*What you will do*: Copy out every line in the rows below that contains the string "item". Case counts, so a line with the same letters in a different case does not match.

*Rows*:
.....

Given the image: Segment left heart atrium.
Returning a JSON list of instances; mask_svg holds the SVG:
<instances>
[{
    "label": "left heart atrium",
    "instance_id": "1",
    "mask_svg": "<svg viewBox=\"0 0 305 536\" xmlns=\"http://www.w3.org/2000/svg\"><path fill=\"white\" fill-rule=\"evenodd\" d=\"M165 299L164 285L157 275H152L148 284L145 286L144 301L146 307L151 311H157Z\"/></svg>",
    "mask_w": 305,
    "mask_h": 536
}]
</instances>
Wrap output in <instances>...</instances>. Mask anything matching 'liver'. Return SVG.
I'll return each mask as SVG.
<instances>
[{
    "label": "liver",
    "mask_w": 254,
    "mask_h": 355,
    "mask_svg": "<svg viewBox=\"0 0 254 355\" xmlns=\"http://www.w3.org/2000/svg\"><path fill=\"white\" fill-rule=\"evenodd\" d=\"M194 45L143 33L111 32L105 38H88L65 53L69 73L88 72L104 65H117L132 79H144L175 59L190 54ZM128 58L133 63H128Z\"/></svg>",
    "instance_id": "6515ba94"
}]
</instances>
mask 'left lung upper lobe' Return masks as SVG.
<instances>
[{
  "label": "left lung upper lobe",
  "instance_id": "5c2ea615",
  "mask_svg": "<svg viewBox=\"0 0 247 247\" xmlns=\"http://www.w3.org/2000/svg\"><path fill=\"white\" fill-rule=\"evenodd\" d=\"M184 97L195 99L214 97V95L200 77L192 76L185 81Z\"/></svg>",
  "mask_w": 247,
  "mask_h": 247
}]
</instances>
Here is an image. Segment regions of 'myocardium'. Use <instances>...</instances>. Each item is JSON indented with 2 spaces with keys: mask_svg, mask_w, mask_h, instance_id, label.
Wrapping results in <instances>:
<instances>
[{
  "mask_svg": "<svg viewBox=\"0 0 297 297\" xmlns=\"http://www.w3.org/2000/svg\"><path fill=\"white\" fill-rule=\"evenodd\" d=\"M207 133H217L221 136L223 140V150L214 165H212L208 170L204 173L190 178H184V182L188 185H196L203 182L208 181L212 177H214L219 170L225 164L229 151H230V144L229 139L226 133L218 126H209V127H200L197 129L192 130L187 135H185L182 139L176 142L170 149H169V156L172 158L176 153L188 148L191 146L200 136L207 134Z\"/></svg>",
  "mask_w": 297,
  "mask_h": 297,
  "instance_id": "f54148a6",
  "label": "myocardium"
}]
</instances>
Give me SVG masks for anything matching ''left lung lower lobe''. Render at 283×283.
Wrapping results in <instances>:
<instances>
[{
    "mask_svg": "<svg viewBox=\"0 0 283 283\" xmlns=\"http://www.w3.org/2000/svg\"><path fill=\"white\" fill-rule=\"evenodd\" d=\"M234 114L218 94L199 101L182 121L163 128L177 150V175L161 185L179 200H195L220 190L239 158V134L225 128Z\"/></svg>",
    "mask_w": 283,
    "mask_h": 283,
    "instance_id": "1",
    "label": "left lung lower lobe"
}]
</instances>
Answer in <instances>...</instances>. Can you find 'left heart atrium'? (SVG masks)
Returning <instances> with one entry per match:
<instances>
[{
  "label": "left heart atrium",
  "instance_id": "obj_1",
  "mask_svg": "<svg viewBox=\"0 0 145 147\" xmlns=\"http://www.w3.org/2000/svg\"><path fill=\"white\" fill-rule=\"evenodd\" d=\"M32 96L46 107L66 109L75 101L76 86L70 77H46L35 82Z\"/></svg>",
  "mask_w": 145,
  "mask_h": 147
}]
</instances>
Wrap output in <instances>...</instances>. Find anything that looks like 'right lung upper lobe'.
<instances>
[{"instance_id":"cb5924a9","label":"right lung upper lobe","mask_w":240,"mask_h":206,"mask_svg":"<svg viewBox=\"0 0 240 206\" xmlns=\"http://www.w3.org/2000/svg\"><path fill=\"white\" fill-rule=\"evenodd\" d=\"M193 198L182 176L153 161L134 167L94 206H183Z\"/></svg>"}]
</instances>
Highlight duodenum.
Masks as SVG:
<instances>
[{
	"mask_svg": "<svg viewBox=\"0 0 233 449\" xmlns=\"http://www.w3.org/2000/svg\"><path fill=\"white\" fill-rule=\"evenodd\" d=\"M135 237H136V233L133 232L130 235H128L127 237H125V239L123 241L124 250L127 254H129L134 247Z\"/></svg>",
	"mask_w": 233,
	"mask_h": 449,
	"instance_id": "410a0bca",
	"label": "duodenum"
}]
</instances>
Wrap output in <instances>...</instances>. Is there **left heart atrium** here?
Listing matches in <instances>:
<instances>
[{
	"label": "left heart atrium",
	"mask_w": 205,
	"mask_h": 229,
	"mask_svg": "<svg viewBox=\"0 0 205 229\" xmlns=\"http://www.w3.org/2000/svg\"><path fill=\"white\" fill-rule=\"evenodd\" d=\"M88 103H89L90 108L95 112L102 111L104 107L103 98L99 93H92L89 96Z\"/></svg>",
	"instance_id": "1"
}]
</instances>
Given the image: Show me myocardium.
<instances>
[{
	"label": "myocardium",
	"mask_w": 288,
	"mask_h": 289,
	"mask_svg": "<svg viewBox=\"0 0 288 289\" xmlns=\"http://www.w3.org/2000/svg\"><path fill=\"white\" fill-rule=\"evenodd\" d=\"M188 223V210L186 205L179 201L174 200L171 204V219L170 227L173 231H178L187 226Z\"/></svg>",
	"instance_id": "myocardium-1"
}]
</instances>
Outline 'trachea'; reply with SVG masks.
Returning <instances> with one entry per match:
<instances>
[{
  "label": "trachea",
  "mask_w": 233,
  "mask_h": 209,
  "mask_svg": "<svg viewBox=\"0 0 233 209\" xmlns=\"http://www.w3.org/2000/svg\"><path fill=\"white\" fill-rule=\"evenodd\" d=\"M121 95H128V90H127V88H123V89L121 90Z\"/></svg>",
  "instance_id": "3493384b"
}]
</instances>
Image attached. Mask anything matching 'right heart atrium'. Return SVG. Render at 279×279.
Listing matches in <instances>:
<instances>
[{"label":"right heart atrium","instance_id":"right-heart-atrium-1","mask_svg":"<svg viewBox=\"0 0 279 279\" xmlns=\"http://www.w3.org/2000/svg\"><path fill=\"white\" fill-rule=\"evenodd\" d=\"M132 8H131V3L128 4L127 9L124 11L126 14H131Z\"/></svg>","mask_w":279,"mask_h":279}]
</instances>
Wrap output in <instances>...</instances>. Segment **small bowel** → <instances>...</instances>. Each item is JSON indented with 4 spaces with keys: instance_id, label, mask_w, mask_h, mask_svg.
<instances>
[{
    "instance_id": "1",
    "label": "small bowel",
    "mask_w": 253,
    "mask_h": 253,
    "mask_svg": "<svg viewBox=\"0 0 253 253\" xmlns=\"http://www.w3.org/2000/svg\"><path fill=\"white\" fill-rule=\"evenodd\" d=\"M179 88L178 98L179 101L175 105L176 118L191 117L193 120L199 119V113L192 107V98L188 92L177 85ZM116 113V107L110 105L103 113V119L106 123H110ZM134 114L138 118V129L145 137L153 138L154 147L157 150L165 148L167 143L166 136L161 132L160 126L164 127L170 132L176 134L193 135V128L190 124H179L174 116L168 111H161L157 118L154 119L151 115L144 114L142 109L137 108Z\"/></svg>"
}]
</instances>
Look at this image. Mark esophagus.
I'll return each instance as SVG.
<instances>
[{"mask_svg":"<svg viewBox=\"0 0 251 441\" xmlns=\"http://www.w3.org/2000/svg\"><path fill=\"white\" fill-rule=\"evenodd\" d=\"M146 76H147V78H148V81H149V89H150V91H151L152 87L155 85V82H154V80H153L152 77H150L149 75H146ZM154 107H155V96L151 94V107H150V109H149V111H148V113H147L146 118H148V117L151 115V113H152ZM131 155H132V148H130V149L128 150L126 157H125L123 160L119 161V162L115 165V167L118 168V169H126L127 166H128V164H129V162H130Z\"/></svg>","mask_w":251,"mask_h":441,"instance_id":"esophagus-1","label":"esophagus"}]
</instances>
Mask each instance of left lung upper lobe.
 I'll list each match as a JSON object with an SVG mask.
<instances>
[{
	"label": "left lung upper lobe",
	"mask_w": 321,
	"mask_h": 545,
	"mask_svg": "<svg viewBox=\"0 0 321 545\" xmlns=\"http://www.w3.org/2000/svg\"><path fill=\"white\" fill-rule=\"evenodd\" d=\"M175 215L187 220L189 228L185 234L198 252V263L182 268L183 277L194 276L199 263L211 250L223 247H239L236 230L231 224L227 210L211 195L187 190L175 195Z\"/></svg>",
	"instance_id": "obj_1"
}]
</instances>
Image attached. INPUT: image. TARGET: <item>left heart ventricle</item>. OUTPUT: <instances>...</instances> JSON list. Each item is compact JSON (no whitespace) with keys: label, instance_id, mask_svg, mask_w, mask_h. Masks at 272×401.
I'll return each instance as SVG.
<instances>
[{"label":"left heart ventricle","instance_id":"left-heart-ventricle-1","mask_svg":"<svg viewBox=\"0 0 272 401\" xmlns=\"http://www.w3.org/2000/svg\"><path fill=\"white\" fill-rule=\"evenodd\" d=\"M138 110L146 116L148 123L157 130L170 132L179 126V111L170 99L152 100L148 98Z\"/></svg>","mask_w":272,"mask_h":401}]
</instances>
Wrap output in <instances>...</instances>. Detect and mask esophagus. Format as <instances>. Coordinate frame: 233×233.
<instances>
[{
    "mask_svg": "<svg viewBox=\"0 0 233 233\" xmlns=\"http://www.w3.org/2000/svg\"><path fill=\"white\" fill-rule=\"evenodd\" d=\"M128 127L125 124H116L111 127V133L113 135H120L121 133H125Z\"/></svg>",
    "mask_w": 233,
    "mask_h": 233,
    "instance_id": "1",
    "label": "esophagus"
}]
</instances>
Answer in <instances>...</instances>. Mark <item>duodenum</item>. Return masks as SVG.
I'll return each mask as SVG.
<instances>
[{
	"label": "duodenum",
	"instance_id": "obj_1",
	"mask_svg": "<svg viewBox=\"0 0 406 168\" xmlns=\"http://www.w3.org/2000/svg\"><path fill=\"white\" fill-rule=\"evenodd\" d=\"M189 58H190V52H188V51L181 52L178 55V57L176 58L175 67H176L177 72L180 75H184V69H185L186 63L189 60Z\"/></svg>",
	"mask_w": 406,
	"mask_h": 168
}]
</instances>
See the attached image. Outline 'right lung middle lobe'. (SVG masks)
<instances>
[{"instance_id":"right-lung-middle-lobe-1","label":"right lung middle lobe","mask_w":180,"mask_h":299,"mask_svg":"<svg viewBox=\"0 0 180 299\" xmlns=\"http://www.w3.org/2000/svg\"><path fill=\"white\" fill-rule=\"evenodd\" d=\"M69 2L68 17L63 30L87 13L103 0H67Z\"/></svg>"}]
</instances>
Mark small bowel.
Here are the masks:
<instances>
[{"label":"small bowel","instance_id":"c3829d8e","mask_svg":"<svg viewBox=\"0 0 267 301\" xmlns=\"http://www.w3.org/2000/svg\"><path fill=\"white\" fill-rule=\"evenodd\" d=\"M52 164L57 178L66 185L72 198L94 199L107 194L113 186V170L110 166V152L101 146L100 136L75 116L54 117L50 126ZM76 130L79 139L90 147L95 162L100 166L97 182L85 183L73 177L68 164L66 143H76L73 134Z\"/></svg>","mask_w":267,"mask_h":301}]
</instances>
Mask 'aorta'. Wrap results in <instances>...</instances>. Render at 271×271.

.....

*Answer*:
Here is an image. Segment regions of 'myocardium'. Use <instances>...</instances>. Each item is JSON indented with 2 spaces with keys: mask_svg, mask_w, mask_h, instance_id, label.
Wrap output in <instances>...</instances>. Segment **small bowel** → <instances>...</instances>. Each item is JSON indented with 4 spaces with keys: instance_id, label, mask_w, mask_h, mask_svg.
Image attached. INPUT: image. TARGET: <item>left heart ventricle</item>. OUTPUT: <instances>...</instances> JSON list. Each item is compact JSON (no whitespace) with keys: label, instance_id, mask_svg, mask_w, mask_h. Masks at 272×401.
Answer in <instances>...</instances>. Mark <item>duodenum</item>. Return masks as SVG.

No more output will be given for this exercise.